GEOL 2800 Geology of National Parks (4 Credits)

The geology and landforms of the United States are not better illustrated than in our national parks. This course presents the physical and geological processes that have shaped many of our national parks. Focus of the course will include Yosemite, Grand Canyon, Rocky Mountain, Yellowstone, Grand Teton, Zion, and Bryce National Parks as well as selected others. Prerequisites: one of the following: GEOG 1203, GEOG 1217, GEOL 1010, an introductory course in geology, or instructor's permission.

GEOL 2992 Directed Study (1-10 Credits)

GEOL 3010 Process Geomorphology (4 Credits)

The land surface of Earth is continuously altered by geomorphic processes. This class focuses upon the nature of these processes, the work that they perform and the resulting landforms. In addition, the student becomes familiar with various methods of geomorphic analysis through the laboratory component of the class. Cross listed with GEOG 3910. Prerequisite: GEOL 1010, GEOG 1202 or permission of instructor.

GEOL 3100 Environmental Geology (4 Credits)

Environmental geology examines geologic hazards, both natural and those attributable to human impacts on the environment from urban and regional development. Specific topics may include disposal of municipal solid waste and radioactive waste; flood, earthquake, volcanic hazards; groundwater pollution and withdrawal; mass-wasting phenomena; and energy-related issues. Prerequisite: GEOL 1010, GEOG 1203 or instructor's permission.

GEOL 3200 Sedimentology/Stratigraphy (4 Credits)

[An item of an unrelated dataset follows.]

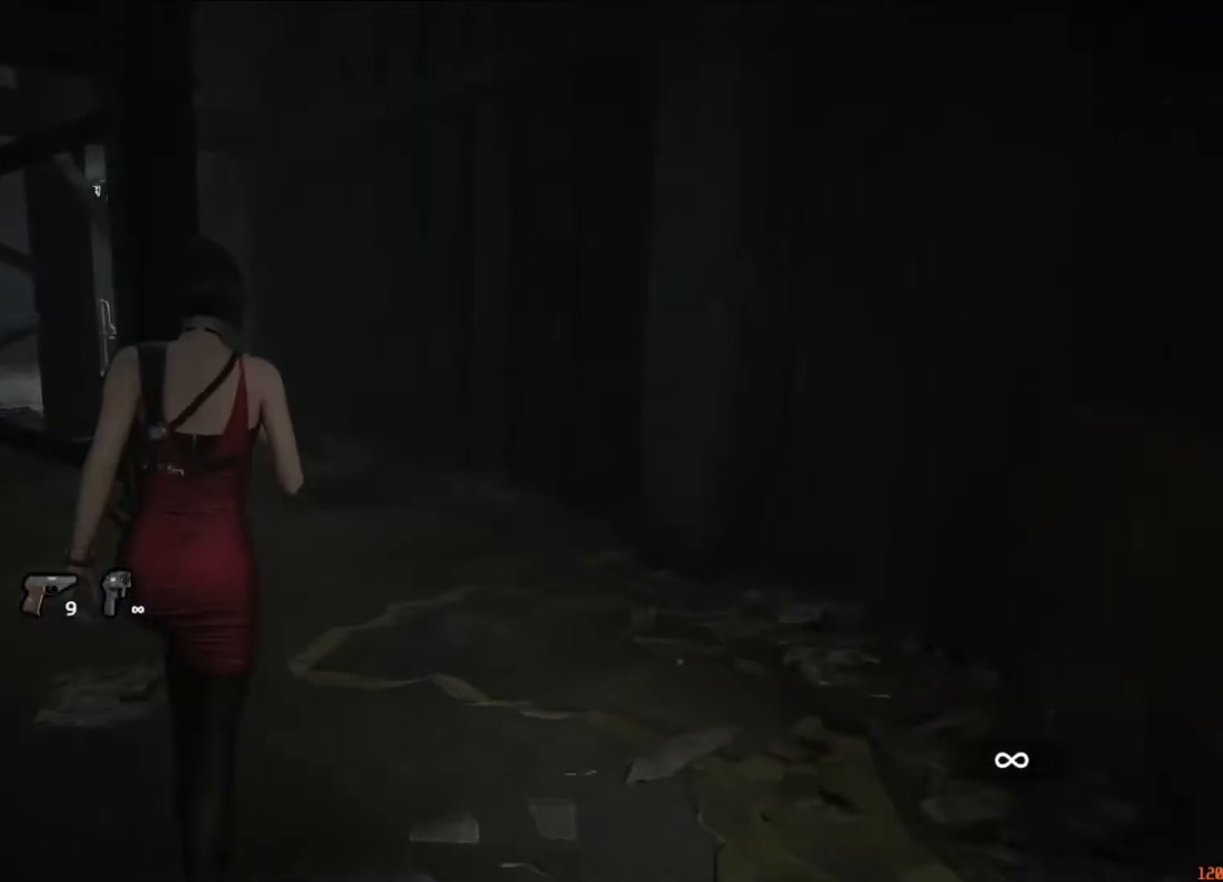
{"keys": ["shift", "w"], "mouse": [], "events": []}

This course reviews the origin, geologic history, and depositional environments of sediments and sedimentary rocks. Course work concentrates on the identification of sedimentary rocks and depositional environments by first-hand observations of rocks in the Denver area. Prerequisite: GEOL 1010, GEOG 1203 or instructor's permission.

GEOL 3300 Petroleum Geology (4 Credits)

This class examines the geological occurrences of petroleum including the origin, migration, and accumulation of oil and natural gas. This class differs from traditional petroleum geology classes by offering an examination of the economics and politics underlying the oil and gas industry, and by considering alternatives to traditional hydrocarbon resources. Prerequisite: GEOL 1010, GEOG 1203 or instructor's permission.

GEOL 3520 Erosion Process & Measurement (4 Credits)

Soil erosion is arguably the most serious environmental problem worldwide. This course focuses upon the significance of this problem, the factors affecting erosion rates, the nature of the processes themselves, methods of measurement, estimation of erosion rates and erosion control practices. Prerequisites: GEOG 1203, GEOG 1218, or GEOG 1266.

GEOL 3540 Hydrology (4 Credits)

This course provides an overview of the hydrologic cycle with emphasis placed on the study of applied hydrology. Discussions include the fundamental characteristics of precipitation, runoff processes, calculation of flood hazards, aquifers (porosity and permeability), the geologic settings of groundwater, the basic physics of groundwater flow, and water supply and use. Prerequisite: GEOL 1010, GEOG 1203 or instructor's permission. Recommended prerequisite: one introductory statistics course.

GEOL 3900 Geomorphology Seminar (1-5 Credits)

Hill slopes comprise the vast majority of the Earth's land surface. It is upon these surfaces that nearly all of the human population must exist and, hopefully, flourish. Hill slopes assume various forms, and their shape influences their utility for various human endeavors. Numerous geomorphic processes operate upon hill slopes to determine their form, and human activities strongly influence the frequency and magnitude of these geomorphic processes. Consequently, hill slopes are an interface between the Earth and the human population. Prerequisite: GEOL 3010 or permission of instructor.